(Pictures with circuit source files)
"""
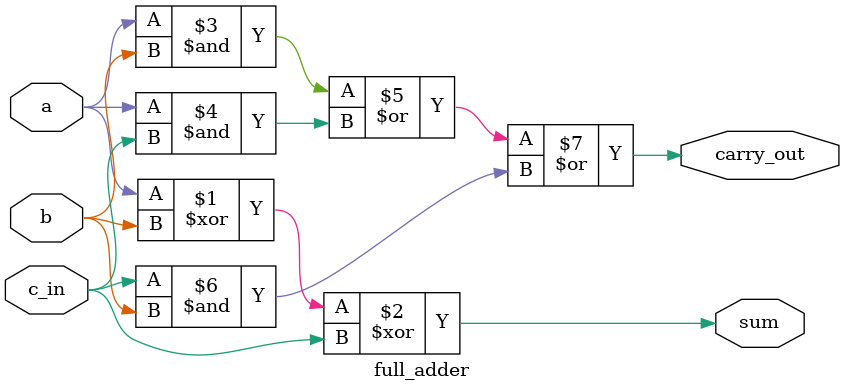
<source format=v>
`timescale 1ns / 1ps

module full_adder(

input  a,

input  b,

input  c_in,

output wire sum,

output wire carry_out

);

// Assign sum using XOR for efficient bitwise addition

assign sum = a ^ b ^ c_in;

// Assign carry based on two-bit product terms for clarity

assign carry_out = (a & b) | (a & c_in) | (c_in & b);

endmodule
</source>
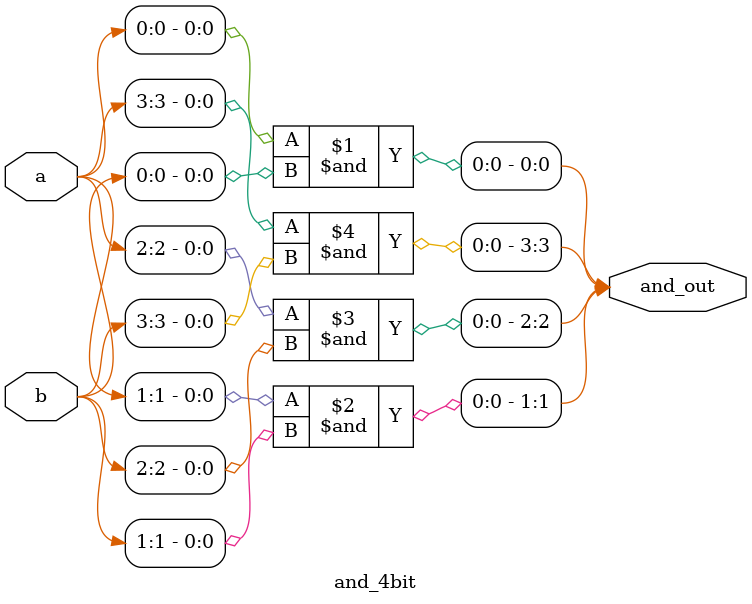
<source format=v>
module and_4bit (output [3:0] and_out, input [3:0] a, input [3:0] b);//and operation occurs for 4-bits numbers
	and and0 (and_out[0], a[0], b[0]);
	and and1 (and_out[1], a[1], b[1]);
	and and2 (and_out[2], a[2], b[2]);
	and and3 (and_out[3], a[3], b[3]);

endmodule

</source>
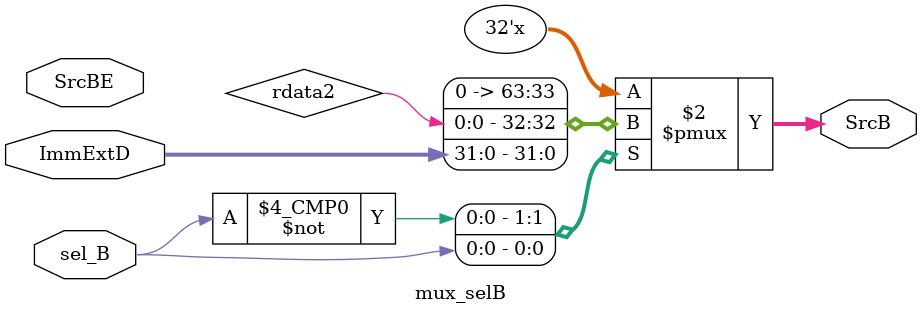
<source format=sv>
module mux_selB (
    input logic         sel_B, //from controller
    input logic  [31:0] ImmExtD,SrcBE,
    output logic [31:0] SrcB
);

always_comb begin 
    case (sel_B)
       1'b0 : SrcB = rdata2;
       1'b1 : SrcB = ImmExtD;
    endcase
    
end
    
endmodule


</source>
"""
• Job: Filter the records above down to the lines that hold the string "input".

• Finished exercise:
input  a,
input  b,
input  c_in,
module and_4bit (output [3:0] and_out, input [3:0] a, input [3:0] b);//and operation occurs for 4-bits numbers
    input logic         sel_B, //from controller
    input logic  [31:0] ImmExtD,SrcBE,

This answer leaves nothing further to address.